= Richard O. Stimson =

Richard O. Stimson (born May 15, 1957) is an American pastor who is the founder executive director of The Special Gathering, a Christian ministry within the mentally challenged community. The mission of Special Gathering is to "evangelize and disciple" this subculture made up of people who are developmentally delayed.

An ordained Assemblies of God minister, "Stimson conceived the idea for the ministry when he was in college and teaching a Sunday school class of mentally handicapped students in Lakeland, Florida." In 1982 after his graduation from Southeastern University, The Special Gathering of Cocoa, Florida was formed. The ministry has grown to eight programs in two states. The Special Gathering, Inc., is the umbrella organization. Coming under this ministry are The Special Gathering of Brevard, The Special Gathering of Indian River, The Special Gathering of South Carolina, The Special Gathering of Volusia, and The Special Gathering of Jacksonville.

== Community-based model of ministry ==

A proponent of the specialized model of ministry for individuals who are intellectually disabled, Stimson teaches that "community-based ministry is the most effective vehicle to use in spreading" the good news of Christianity to this sub-culture. Doing classic ministry, the heart of each Special Gathering is the chapel services which are conducted on a regular basis. Stimson writes, "God has ordained the local church to spread the good news of Christianity." Therefore, The Special Gathering in each geographic area remains subordinate to the local congregations. Daniel W. Burgess reported in Pentecostal Evangel, March 1987 issue, "The Special Gathering's intent is to lovingly nurture the spiritual life of each person."

== Advocacy ==

An avid advocate (Proverbs 31:8-9) for the rights of the people who are intellectually disabled, Stimson understands that the State and Federal governments are actively involved in the lives of his members. For this reason, it is important to serve as a watchdog and activist protecting the rights of vulnerable members of our society. It is Stimson's view that a pastor must be like a shepherd. Shepherds protect their sheep and that advocacy is part of pastoral care.

== Controversies ==

While some applaud the work he had done, Stimson has drawn controversial fire from other respected ministers within the disability community. Thomas B. Hoeksema, PhD, of Calvin College wrote, "We cannot always cave into the alleged social need to congregate. Persons with developmental disabilities are necessary to the integrated, normalized family of God. Without them, the Body of Christ is disabled (and) denied the diversity of gifts which people with retardation bring. Total segregation is not good for those with or without disabilities."

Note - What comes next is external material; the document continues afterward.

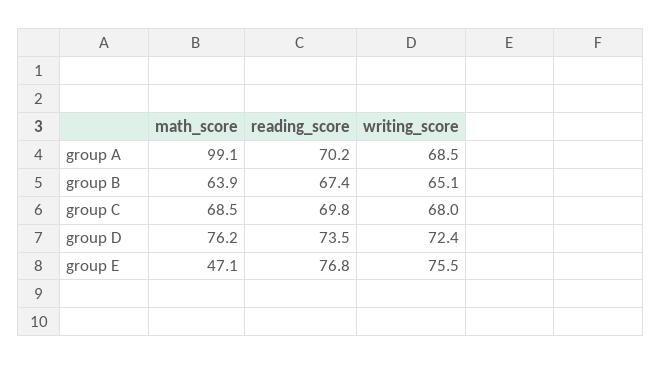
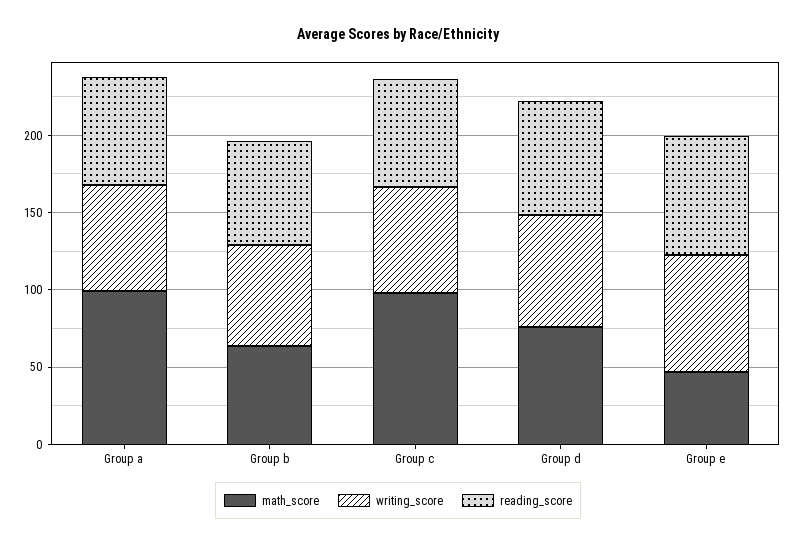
math_score, group C: 68.5 -> 100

Brett Webb-Mitchell, PhD, used Stimson's model of ministry as an example of what should not be done in ministry for individuals who are intellectually disabled. In his article published in the 1994 issue of the Journal of Religion in Disability & Rehabilitation. Webb-Mitchell wrote, "A Florida pastor has formed congregations for only people with mental retardation and some of these have existed for more than 10 years. He has taken those with mental retardation out of the worship of 'normal congregations.' They now gather together in rented halls on Sunday mornings for their own church, called 'A Special Gathering.' Why? Because he thought putting persons with mental retardation into worship would be like placing them in a high school algebra class. For this pastor, worship is merely a thing of the mind."

== Author and publisher ==

Stimson has been published in the Mental Retardation, a Journal of Policy, Practices, and Perspective, published by the American Association on Mental Retardation, and The Journal of Religion, Disability and Health published by Haworth Press. Articles about The Special Gathering have appeared in Christianity Today, Pentecostal Evangel, Charisma, and many other magazines. Stimson served as publisher of the quarterly journal, Networks, published by The Special Gathering from 1991 to 1994.

== Education ==
Stimson has a BA from Southeastern University and a Masters from the Moody Bible Institute.

== Works ==
- Hoeksema, Thomas B., PhD and Stimson, Richard. "Reactions to Normalization," Networks for Those With Specialized Ministry; 1993, April.
- Stimson, Richard. "Everyone is Beautiful," Mental Retardation, a Journal of Policy, Practices and Perspective, Vol 39, No 2: 152–154, 2001 April.
- Stimson, Richard. "Marriage, Sex and Babies," Networks for Those With Specialized Ministry; 1990, August.
- Stimson, Richard, "Reaping From the Labors of Others," Networks for Those With Specialized Ministry; 1992, July.
- Stimson, Richard. "The Church: Knight in Tarnished Armor," Networks for Those With Specialized Ministry; 1990 November.
- Stimson, Richard. "We Cannot Remain Neutral," Networks for Those With Specialized Ministry; 1991, October.
- Stimson, Richard. "What They Need is Jesus," Networks for Those With Specialized Ministry; 1992, January.